Step-parenting is a special kind of hell and not for the faint of heart. I've learned that the hard way in a very short amount of time.

SM12's picture

That is the truly difficult part in this. I love that child with every ounce of my being. My SD could be difficult at times and seemed to only want me around lately when she needed something but my Grandbaby just loved me for me. I miss him terribly but one day I hope to see him again. They moved several hours away so it isn't like I will run into him anywhere. I just hope he remembers how loved he was/ is.

omgstop's picture

I hope so for you too. I feel the same way about my osd as far as only being around when she wants something from me. It's astounding how callous she can be - even for a teen. I've often said that she doesn't want family, she wants staff.

Ljcapp1's picture

It's a case of the grass is greener at mom's house. I have been there and done that.
If they do move out an intend to live at BM's permanently do not allow them to come back. You will be dealing with a revolving door for skids. My SD moved out 3 years ago and it was the best day of my life.

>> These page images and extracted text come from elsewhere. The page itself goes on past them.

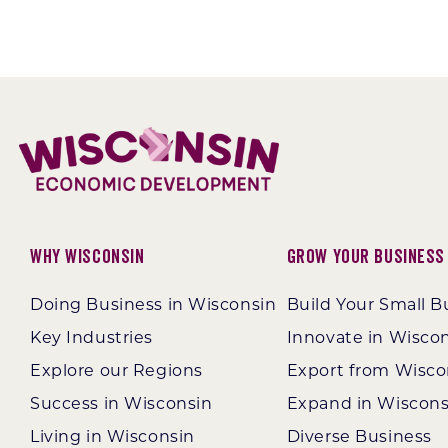
Why Wisconsin
Grow Your Business
Doing Business in Wisconsin
Build Your Small B
Key Industries
Innovate in Wisco
Explore our Regions
Export from Wisco
Success in Wisconsin
Expand in Wiscons
Living in Wisconsin
Diverse Business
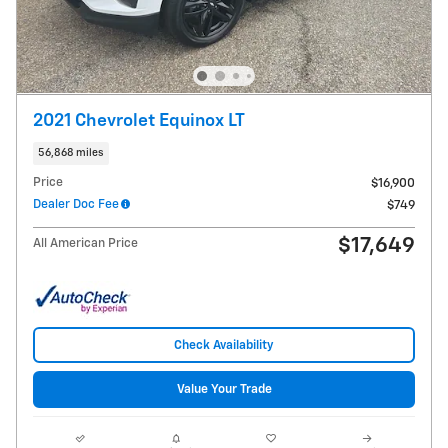
2021 Chevrolet Equinox LT
56,868 miles
Price
$16,900
Dealer Doc Fee
$749
$17,649
All American Price
Check Availability
Value Your Trade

My own son wanted nothing more than to live with his dad. I warned him before he left that if things didn't work out with dad he wouldn't be coming back to live with me ever again. Not a threat or a guilt trip, just plain facts. About 6 months later he was crying, begging to come home and still to this day he asks to come back and I won't let him. He's welcome to visit anytime but he's not living with me again.

I think it's a valuable lesson to kids that you can't run away from things you don't like. Kids need to learn to adapt and to adjust. It can't always be rainbows and glitter.

DaizyDuke's picture

Send them packing back to their mothers and make sure that this is the decision that they are willing to make PERMANENTLY. That you will not have them uproot your household again in 7 months when they decide they don't like it at BMs. This ability for skids to "choose" where they want to live is ridiculous. I mean if my BS5 doesn't like my rules and regulations just where is he going to run off to? He's not, he's going to learn to follow schedules, rules, etc. like normal people.

Do not negotiate with terrorists as that is what this is. As long as BM is not a pirate hooker or drug dealer, send them on their way.

flintstonegarden's picture

He sent SK to his parents place to put a little sense into them. How this will possibly work I have no idea. The way I see it the kids just got rewarded for their behaviours and desire to go back to BM. mean while mine are still here at home doing the chores and following/respecting the home rules.